Nevada’s public option initially faced opposition from the state’s new governor, but officials recently announced it will proceed in combination with a “market stabilization program” funded by federal savings generated by the public option. While the prior administration initially proposed using these savings to support a new state subsidy program, the current plan is to establish a reinsurance program to insulate insurers from the most expensive health claims and thereby reduce premiums. Nevada is expected to apply for a federal waiver to authorize its program this winter.

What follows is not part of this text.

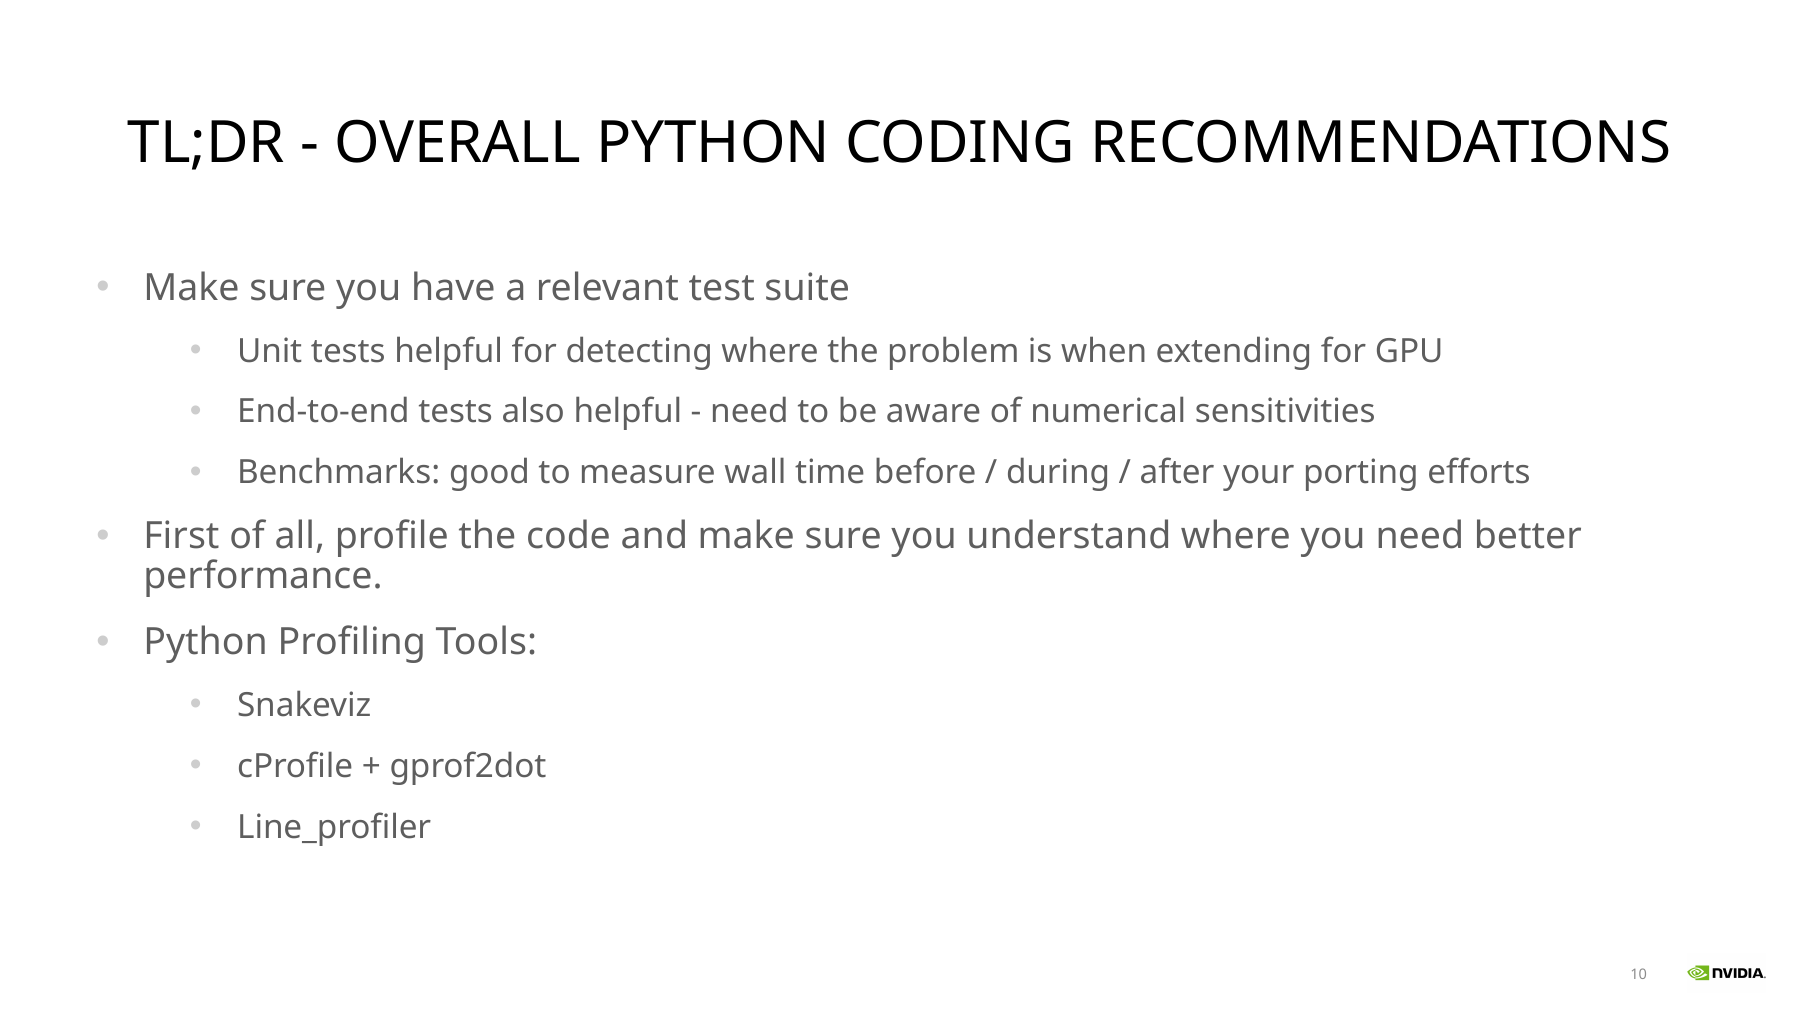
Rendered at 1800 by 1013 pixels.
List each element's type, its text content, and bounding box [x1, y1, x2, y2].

Second-Generation Public Option Programs Are on the Horizon
Maine, Minnesota, and New Mexico passed legislation earlier this year laying the groundwork for future state public option programs. In advancing these bills, policymakers and advocates highlighted their goals of increasing health care affordability and, in some instances, expanding access to coverage for immigrant populations.
Notably, all three states are considering options other than the private insurer–led model used by the programs discussed above. Maine and New Mexico enacted laws requiring the government to study whether and how to create public option programs that would build on their state Medicaid programs by allowing consumers to buy coverage through these programs. This “buy-in” approach generally means the state will have greater control and responsibility over the program, but also introduces complications, including the need to seek additional waiver approval from the federal government.
Minnesota is also considering a buy-in option but is focusing on expanding MinnesotaCare, the state’s Basic Health Program. The Basic Health Program was created by the Affordable Care Act and allows states to leverage federal financial assistance typically used to subsidize private insurance purchased through health insurance marketplaces to instead fund a state coverage program for individuals with incomes up to 200 percent of the federal poverty level. MinnesotaCare and the state’s Medicaid program are run by the same agency; MinnesotaCare provides more generous benefits than marketplace coverage at lower premiums. The state’s recently enacted law allows the state to study and pursue different public option models in addition to the MinnesotaCare buy-in.
These laws don’t guarantee that the states will ultimately authorize and fund public option programs. But the laws signal that states remain committed to exploring proposals. Minnesota’s law authorizes the state to submit a section 1332 waiver and, if it is approved, implement a public option for 2027.
States across the country remain motivated to adopt reforms that improve affordability and expand access to coverage for populations that still lack access to care. Because of their potential to tackle both issues at the same time, public option programs remain a key candidate for consideration.